Eligibility is listed as unrestricted, meaning a broad range of organizations can apply, subject to any clarifications in the full announcement.
35) What types of funding instruments might be used?
Awards may be made as grants, cooperative agreements, procurement contracts, or Other Transaction Agreements (OTAs). The government selects the instrument based on the intended relationship and the level of agency involvement.
36) When are cooperative agreements versus grants typically used?
Cooperative agreements are used when substantial government involvement is expected, while grants are used when it is not.
37) When would a contract be used instead of a grant or cooperative agreement?

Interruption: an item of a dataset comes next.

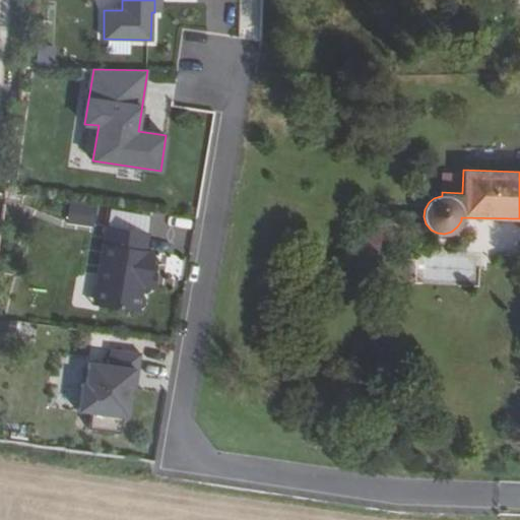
[(92,235),(98,206),(67,200),(61,229),(92,235)]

Contracts are used when the government is acquiring goods or services for its own direct use, as described in the announcement.
38) Why might an OTA be used for this program?
OTAs may be used to enable more flexible, industry-aligned collaboration models, attract nontraditional defense contractors, and speed development of dual-use technologies.
39) Who administers this opportunity and what is the CFDA number?
The Army contracting and assistance office (USAMRAA) administers the opportunity. Applications fall under CFDA 12.420.
40) What is the funding opportunity number?
The funding opportunity number is W81XWH-22-S-DMRDP-BWMIR.
41) When was the opportunity posted and what were the key dates listed?
It was posted on September 21, 2022, with an original closing date of November 16, 2022, and planned awards by no later than September 30, 2023.
42) How many awards and how much funding were anticipated?
The program anticipated roughly 7 to 10 awards using an estimated combined pool of about $9.39 million in FY22 funds and $7.29 million in FY23 funds, with funding contingent on appropriations, application volume, scientific and programmatic merit, and government requirements.
43) Are intramural and extramural applications reviewed together?
Yes. Applications from extramural applicants and an intramural solicitation are reviewed together, and the government can choose any mix of internal and external projects for funding.
44) What operational factors should a proposed solution account for?
Proposals are encouraged to account for variable skill levels among providers (from medics to surgeons), constrained logistics, and environmental diversity such as temperature extremes, contamination risk, limited sterility, intermittent power, and evacuation delays.
45) What are the expectations around data and resource sharing?
The CDMRP states an intent for information, data, and research resources generated under funded awards to be made available to the broader research community and the public, consistent with program guidance. Teams should plan early for data management and dissemination, especially when generating clinically relevant datasets, protocols, or translational resources.